Psalm 128

On Sunday morning, do you ever watch your members as they arrive for worship? Do they come by car? By bicycle? On foot? When I served as a pastor in Japan, people came by all three of those, and by train and bus too. Some came great distances; they traveled for hours.

As you listen to this beautiful paraphrase of Psalm 128, think about the Old Testament believers who sang Psalm 128 on their “goings up” to Jerusalem for the festivals. Think about the dear people who “come to Mount Zion” to worship the LORD at your congregation.

Truly this is a beautiful little psalm …

As pastors, we see people coming to worship. Week after week. For decades. They do not come because of us, but in spite of us. They do not come to hear us, but to hear the voice of the LORD through us. They do not consider their worship to be a loss or burden, a giving up of a part of their lives for him. No, they realize that their lives and their families are amazing gifts of grace from him and that they find meaning, fulfillment, goodness, and peace only in him. They come because they “fear the LORD.” They willingly and joyfully walk in the ways of the LORD because he has loved them, rescued them, and forgiven them. He has given them hope.

When we pastors sing Psalm 128, we are led to give thanks to the LORD for our own life and family. The LORD provides food, wife, and children. He opens our eyes to see that all our daily bread comes from him, our loving heavenly Father.

Psalm 128 leads us to repent of the times when we have sinned against our family members and to seek the LORD’s forgiveness and blessing. Psalm 128 inspires us to give our best to our wife and children, to love our wife as Christ loved the church, and to raise our children in the fear and instruction of the LORD. We do this by what we say and even more so by how we live.

Psalm 128 opens our eyes to the importance of marriage and family and the family of God.
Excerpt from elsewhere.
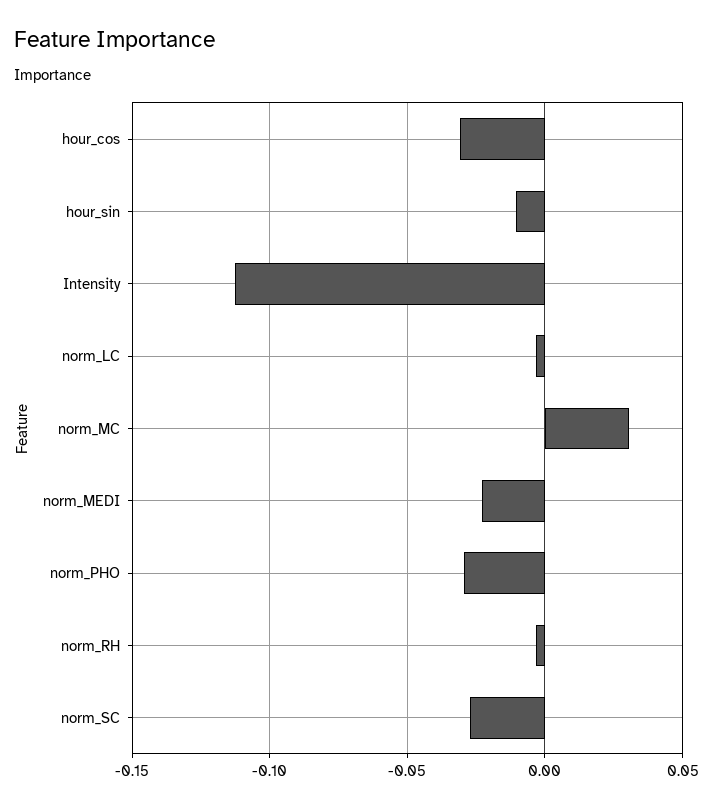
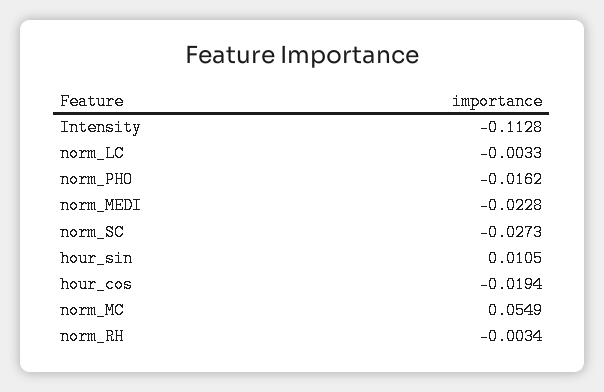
hour_cos: -0.03 -> -0.0194
hour_sin: -0.01 -> 0.0105
norm_MC: 0.03 -> 0.0549
norm_PHO: -0.03 -> -0.0162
It gives us a sympathetic heart for the individuals, couples, and families in our congregation. It leads us to encourage them, comfort them, and teach them. It leads to prepare our sermons and Bible classes carefully, to proclaim the name of the LORD to them. It leads us to counsel them, warn them, and train them in righteousness. It leads us to focus their attention on true riches, true prosperity, true peace. It leads us to point them to the Lord Jesus Christ, the great Bridegroom of the Church, who came down from heaven that we might have life—life to the full—in this world and in the life to come.

Psalms 128 is a beautiful little Psalm. We do well to sing and pray it often. Blest are all who fear the LORD!